Samstag, 9. April 2022

9. April 2022 - Magda, die lebenslang beste Freundin meiner Mutter


Magda, die lebenslang beste Freundin meiner Mutter

Christel, meine Mutter, und Magda wurden in Allenstein, ihrem Geburtsort, die besten Freundinnen, und das bereits in Kindertagen. Das "Land der 1.000 Seen und Wälder" war ihre Welt, und hätte man sie damals gefragt, wie das Leben weitergeht, hätten sie sicherlich gesagt:

Wunderbar!

Alle Voraussetzungen waren gegeben.

Natürlich wussten sie als Kinder noch nichts von den grausamen Wendungen, die das Leben nehmen kann. Aber wäre es geblieben wie es damals war: ihnen hätten alle Wege offen gestanden. Irgendwann wären sie in ihren Wunschberufen gelandet,  den Männern ihres Lebens begegnet und Mütter geworden. Zwar passierte beides Letztere, aber nicht in der angedachten Art.

Diesem Krieg, der dazwischenkam und zunächst Christel, später auch Magda, ihre Heimat nahm, habe ich persönlich zwar zu verdanken, dass es mich überhaupt gibt ... aber so wichtig nehme ich mich selbstverständlich gar nicht. In 1944 musste meine Mutter mit ihrer Mutter aus Ostpreußen flüchten, und sie ließ nicht nur ihre Malteser-Hündin "Pünktchen" zurück, sondern auch ihre beste Freundin Magda.

In einem Lager in Dänemark sitzend, hat Christel ihrer Freundin viele Geschichten und gemeinsame Erinnerungen  in Gedichtform gewidmet. Dieses Buch ist eines meiner größten Schätze.

Später nach dem Ende des 2. Weltkrieges, kamen von Magda Fotos und Briefe aus Allenstein. Sie hatte überlebt, beide hatten überlebt,

und das war erst einmal wichtiger als ein wunderbares Leben und wahrgewordene Träume. Schon als Kinder wurden sie aus ihrem Traumland der blühenden Fantasie vertrieben - meine Mutter im doppelten Wortsinn, denn sie musste die im Anschluss daran lebenslang vermisste Heimat fluchtartig verlassen.

Magda kam als Deutsche erst Mitte der 1950er Jahre ins neue Deutschland zurück. Aber es war ein ihr fremdes Deutschland, an das meine Mutter sich inzwischen gewöhnt hatte ... nach ihrer Lagerzeit in Dänemark lebte sie zunächst bei Verwandten in Bochum, dann bei Zieheltern in Dortmund. Ihre Mutter war in Dänemark an Typhus gestorben.

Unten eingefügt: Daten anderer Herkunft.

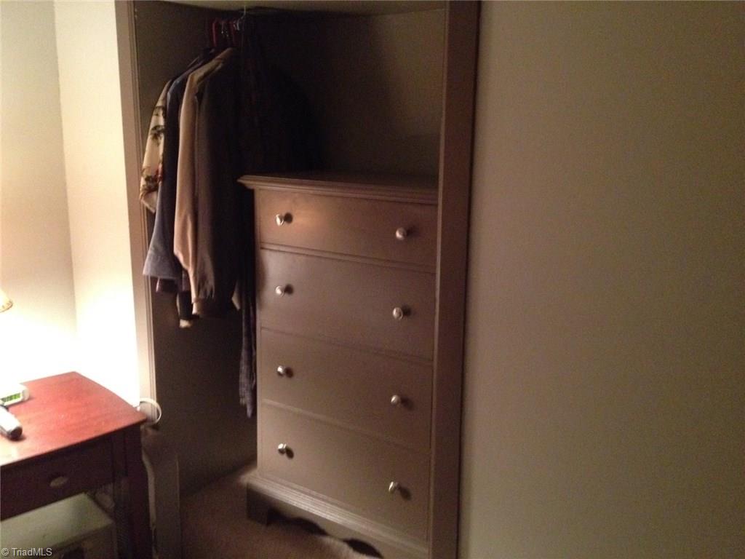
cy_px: 280
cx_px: 372
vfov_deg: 40.7
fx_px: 753
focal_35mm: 35
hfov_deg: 52.6
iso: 800
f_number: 2.4
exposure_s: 1/15
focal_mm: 4.28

Die Jahre vergingen, beide heirateten. Magda bekam zwei Söhne, meine Mutter mich und meinen Bruder (ich halte hier nur die Reihenfolge ein).

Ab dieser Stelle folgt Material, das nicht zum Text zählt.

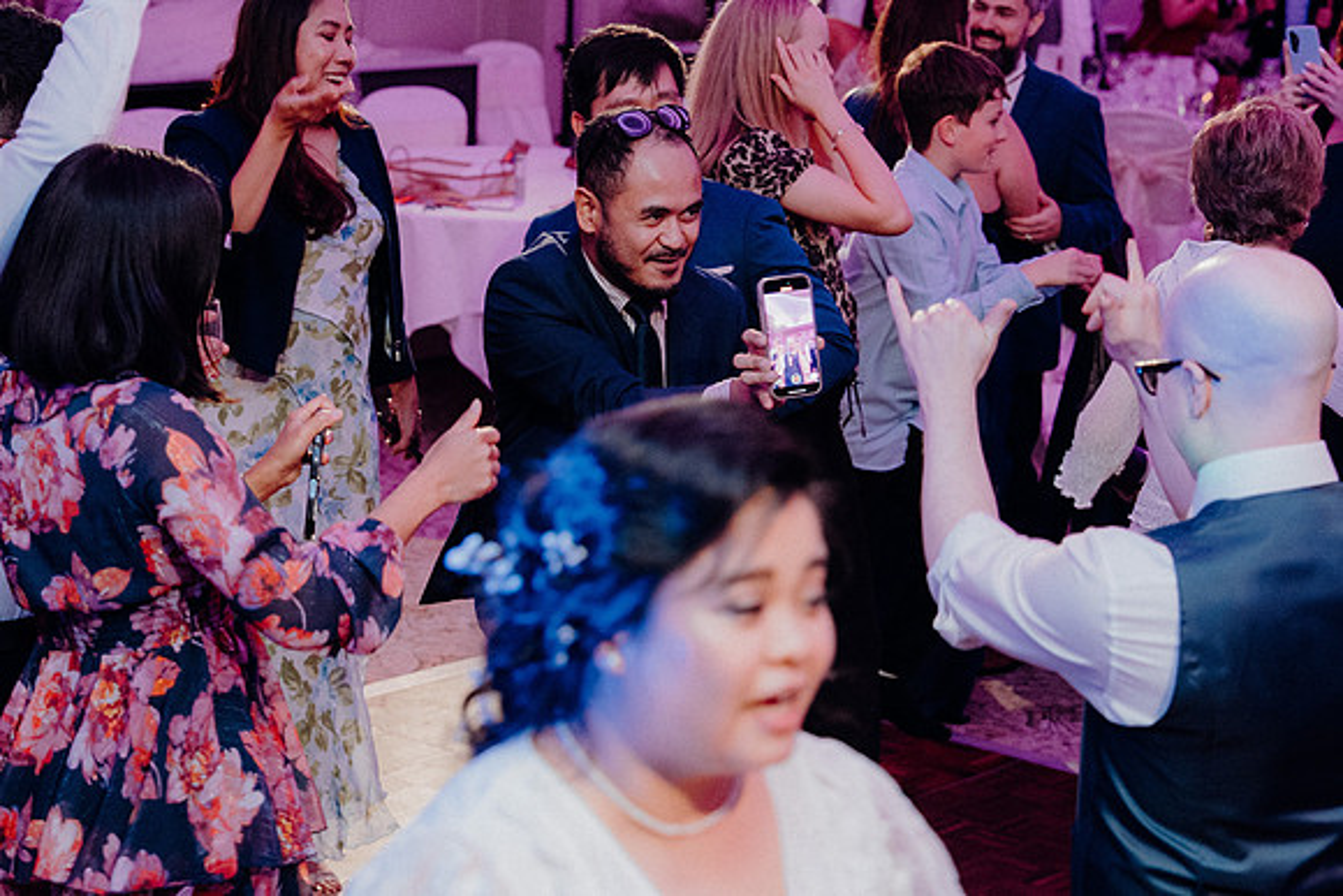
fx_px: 3022
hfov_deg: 25.1
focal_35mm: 81
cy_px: 448
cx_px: 672
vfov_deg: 16.9
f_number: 3.5
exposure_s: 1/160
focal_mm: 54
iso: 3200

Ihre Freundschaft blieb. Sie blieb bis ans Lebensende meiner Mutter. Und das, obwohl die beiden sich nur noch selten sahen. Sie blieben in Kontakt. Jede blieb über das Leben der anderen immer bestens informiert.


Eine Straße weiter

Irgendwann zogen meine Eltern von Dortmund an die Mosel. Ich zog später in eine andere westdeutsche Großstadt, an die ich mich nur schwer gewöhnen konnte. Offenbar hatte mich das Heimweh gepackt, ohne dass ich das damals so genannt hätte ... immerhin bin ich nicht sonderlich sentimental. Würde ich heute wieder zurückziehen, so gälte mein Heimweh meiner jetzigen Stadt. Und heute würde ich das auch beim richtigen Namen als "Heimweh" bezeichnen.

Manchmal gibt es Zufälle, die sooo zufällig eigentlich gar nicht sein können: nur eine Straße oder ein paar hundert Meter oder drei Minuten weiter lebte Magda mit ihrem Mann. Wir sahen uns oft, unterhielten uns und tranken Kaffee miteinander. Wenn meine Mutter zu mir zu Besuch kam, dann auch und vielleicht vor allem zu ihr.

Als meine Mutter am 18. Juli 2010 starb, informierte ich Magda darüber. Natürlich. Sie selber starb ein paar Jahre später.


Zwei ähnliche Schicksale

Die beiden Freundinnen aus Kindertagen, die fern vom heutigen Deutschland in Deutschland aufgewachsen waren, teilten in der Mitte ihrer Lebensjahre zwei gleiche Schicksale:

meine Mutter verlor ihren Sohn Heinz, meinen Bruder, durch einen Hotelbrand. Magda verlor beide Söhne durch zwei andere Unfälle.